- 4 July 2018
- Transport / Logistics Services
A newly published report from law firm Kellerhals Carrard suggests that the Swiss Post owned PostBust diverted hidden profits. This is according to a statement from the postal operator.
Swiss Post said that it has investigated this matter thoroughly over the past few weeks.
Swiss Post continued: “Their investigations confirm that, between 2007 and 2012, PostBus paid hidden profits to the Swiss Post parent company for which there was no justification. It has also been revealed that, for years, CarPostal France and PostBus Liechtenstein were not charged for all services. This means a full picture of the economic viability of PostBus’s operations abroad was not given in the past. Swiss Post has decided upon measures to ensure this cannot happen again, and is now also reviewing its future operations in Liechtenstein.

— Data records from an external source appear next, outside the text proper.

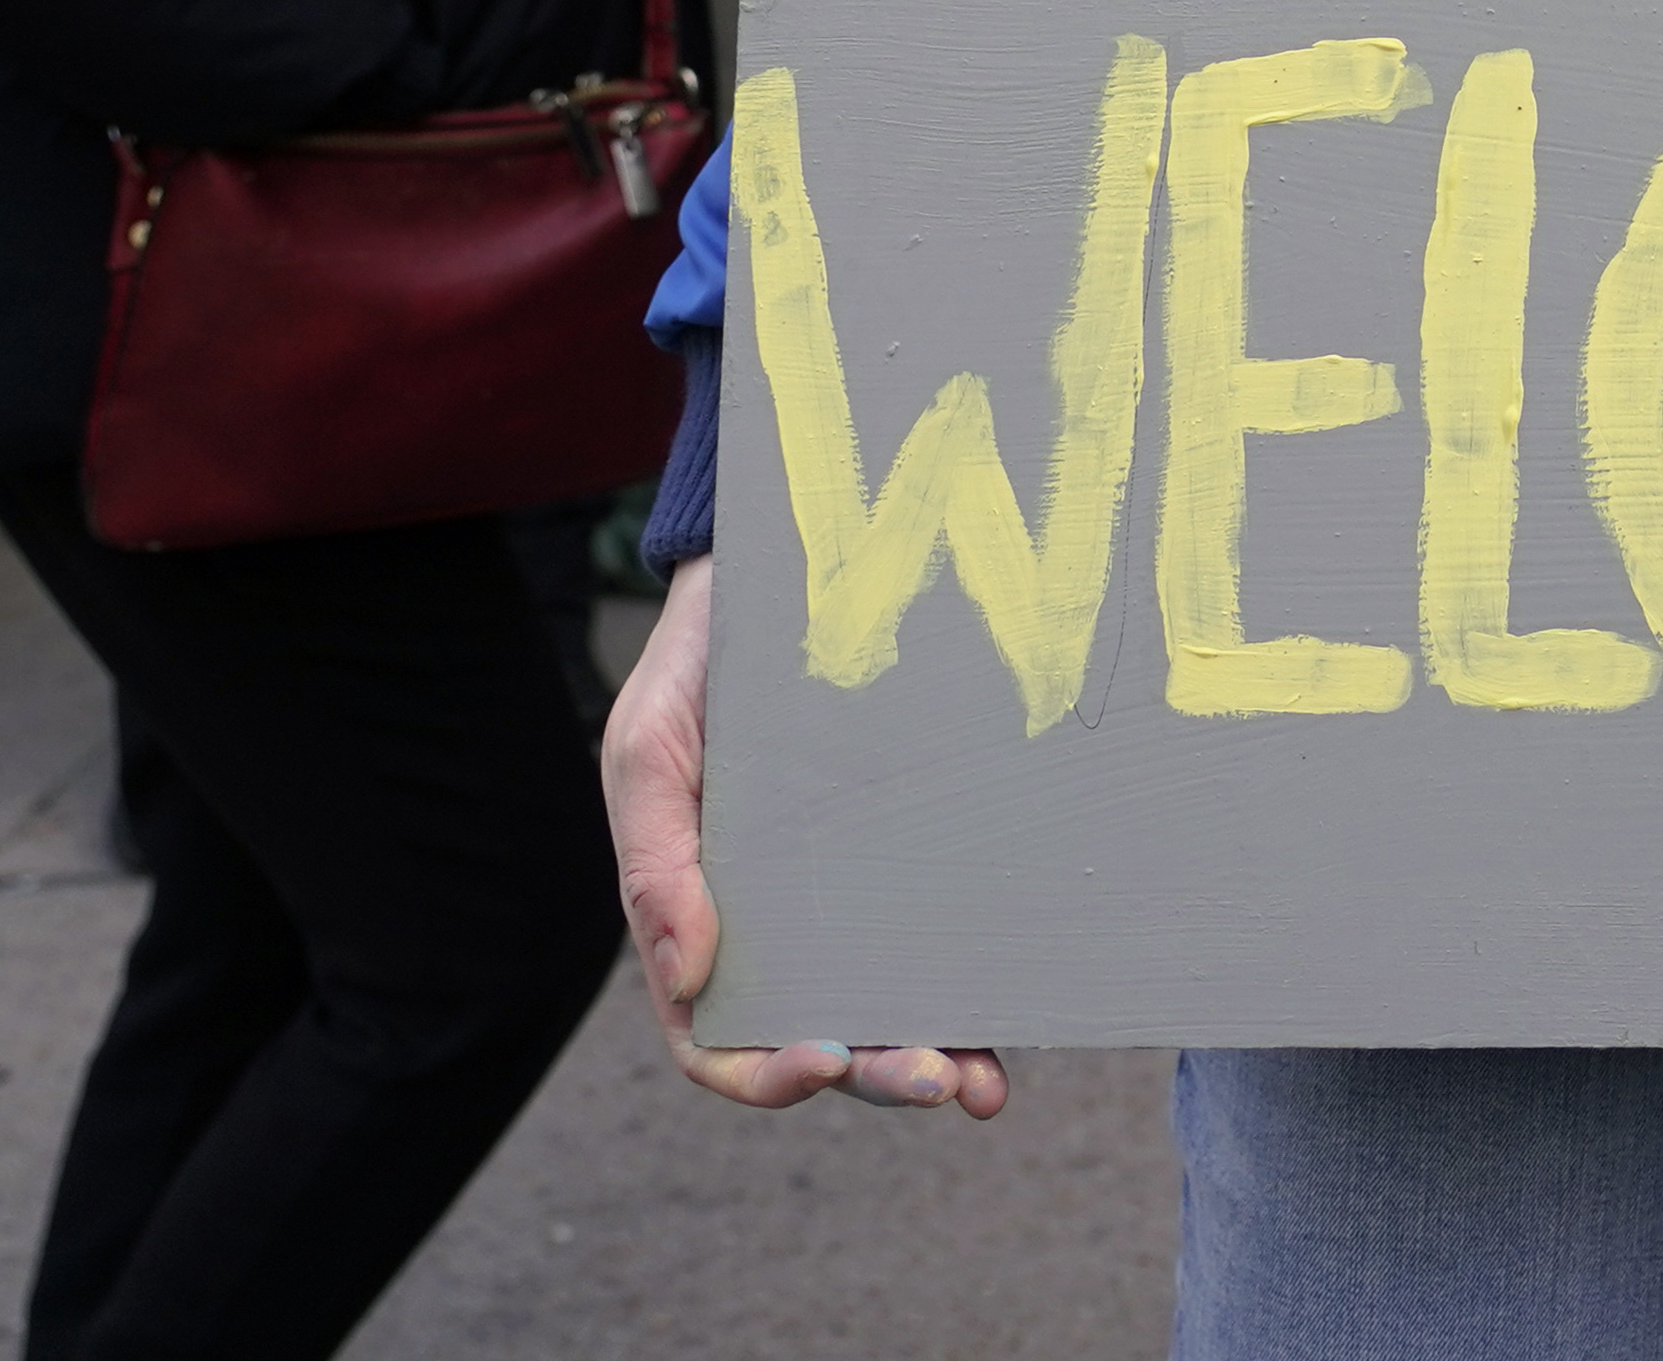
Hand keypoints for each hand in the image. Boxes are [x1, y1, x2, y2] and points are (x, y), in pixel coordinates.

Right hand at [605, 553, 1010, 1119]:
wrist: (776, 576)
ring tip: (980, 1086)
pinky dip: (974, 998)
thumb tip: (690, 975)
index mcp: (700, 924)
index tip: (825, 1060)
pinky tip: (1013, 1026)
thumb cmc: (697, 670)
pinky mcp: (912, 860)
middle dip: (878, 1077)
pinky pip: (942, 943)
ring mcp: (848, 903)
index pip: (719, 1037)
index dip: (765, 1073)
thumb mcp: (649, 748)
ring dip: (933, 1062)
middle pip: (819, 1040)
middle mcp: (778, 932)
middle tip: (939, 1082)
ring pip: (887, 1011)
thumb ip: (653, 862)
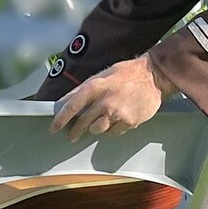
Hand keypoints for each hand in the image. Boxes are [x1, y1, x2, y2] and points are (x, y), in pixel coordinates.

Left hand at [49, 55, 172, 140]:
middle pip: (83, 122)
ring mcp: (117, 113)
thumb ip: (84, 88)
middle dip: (76, 130)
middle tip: (73, 135)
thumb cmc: (127, 73)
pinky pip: (113, 132)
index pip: (72, 106)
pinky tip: (116, 120)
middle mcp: (105, 101)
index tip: (54, 128)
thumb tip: (65, 101)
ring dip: (95, 128)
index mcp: (96, 86)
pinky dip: (111, 129)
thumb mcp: (102, 75)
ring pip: (97, 130)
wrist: (154, 76)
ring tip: (100, 121)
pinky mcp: (129, 122)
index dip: (60, 119)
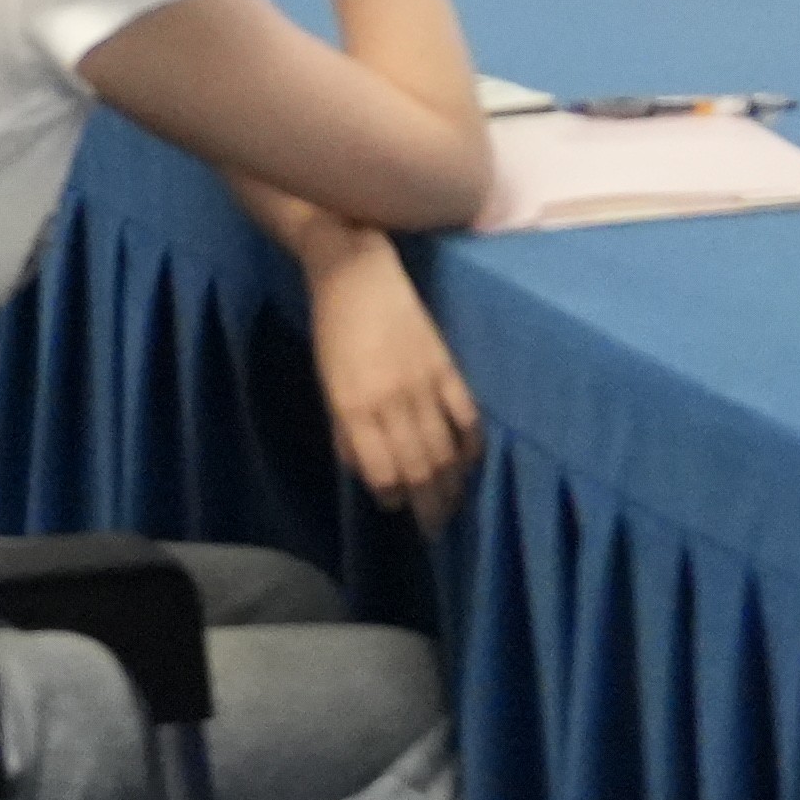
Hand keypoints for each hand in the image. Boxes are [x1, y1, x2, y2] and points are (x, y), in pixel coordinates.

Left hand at [296, 226, 485, 513]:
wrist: (355, 272)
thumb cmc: (333, 329)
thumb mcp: (328, 383)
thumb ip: (346, 429)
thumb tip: (365, 470)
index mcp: (353, 408)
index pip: (381, 472)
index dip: (391, 497)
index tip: (396, 507)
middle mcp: (389, 402)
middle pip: (418, 469)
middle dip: (428, 505)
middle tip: (434, 527)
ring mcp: (421, 384)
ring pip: (444, 451)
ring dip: (451, 486)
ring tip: (454, 505)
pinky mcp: (445, 365)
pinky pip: (466, 416)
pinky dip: (471, 444)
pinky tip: (470, 462)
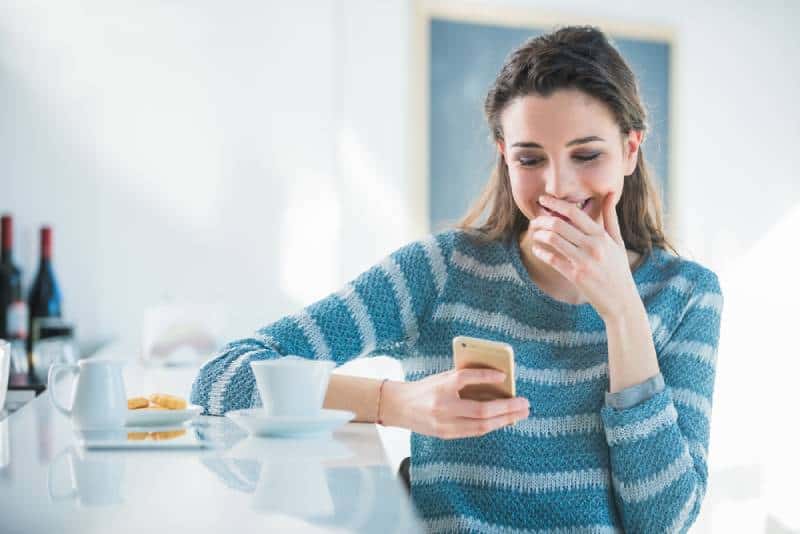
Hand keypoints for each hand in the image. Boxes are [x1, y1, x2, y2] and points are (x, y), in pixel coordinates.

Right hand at [381, 369, 529, 438]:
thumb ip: (464, 379)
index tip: (504, 374)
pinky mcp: (446, 434)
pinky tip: (504, 420)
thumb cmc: (425, 389)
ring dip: (504, 420)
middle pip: (480, 409)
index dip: (485, 376)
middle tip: (524, 403)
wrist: (399, 407)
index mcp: (440, 387)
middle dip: (506, 407)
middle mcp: (442, 406)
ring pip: (481, 425)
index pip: (465, 378)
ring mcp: (444, 424)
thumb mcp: (441, 378)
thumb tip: (496, 382)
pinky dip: (491, 425)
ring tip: (520, 413)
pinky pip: (474, 431)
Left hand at [530, 192, 638, 320]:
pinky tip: (536, 249)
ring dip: (539, 235)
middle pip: (559, 225)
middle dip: (542, 220)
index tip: (543, 199)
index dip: (556, 203)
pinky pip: (552, 259)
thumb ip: (611, 217)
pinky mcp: (575, 276)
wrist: (621, 300)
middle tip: (534, 220)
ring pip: (553, 240)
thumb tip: (611, 192)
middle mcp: (593, 246)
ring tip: (535, 233)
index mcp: (602, 235)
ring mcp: (584, 261)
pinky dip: (540, 252)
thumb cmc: (618, 269)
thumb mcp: (617, 241)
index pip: (575, 213)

“In-depth investigations conducted by Swiss Post now confirm that, between 2007 and 2012, PostBus diverted hidden profits to the parent company at the time in the form of illicit licence fees for the benefit of the PostBus brand. This resulted in around 67 million francs in total being paid by PostBus to its parent company between 2007 – 2012. In a regulated market with licensed providers, there is no justification for paying a licence fee for the PostBus brand. Such a practice enabled profits at PostBus Switzerland Ltd to be kept correspondingly low, and is unacceptable.
“The enquiry report by Kellerhals Carrard also shows that whilst hidden profits were being diverted to the Group, funds totalling a similar amount were invested in PostBus’s operations abroad, and so there is reason to suspect that profits generated unlawfully have helped expand these operations. In fact, these higher profits essentially resulted in greater financial strength. The Group’s overall liquidity was high enough, however, to ensure funding from the Group, even without the excess compensatory payments received.
“It should be said that the hidden profits paid by PostBus to the parent company had no impact on profits in either foreign subsidiary. However, certain costs were not charged either to CarPostal France or PostBus Liechtenstein over a number of years. The strategic decisions taken at the time were legitimate, but from today’s perspective need to be examined critically. Had the costs been allocated differently at the direct expense of the foreign subsidiaries, then the positive EBIT would not have been reached until later at least in France. For PostBus Liechtenstein a positive EBIT may not have resulted in recent years under such circumstances. In light of these findings, the company’s future operations in Liechtenstein are now coming under scrutiny, with a view to the licence renewal in 2021.
“The economic viability of PostBus’s operations abroad were thus not made entirely clear in the past, which reveals an additional weakness in the financial management of PostBus at the time.”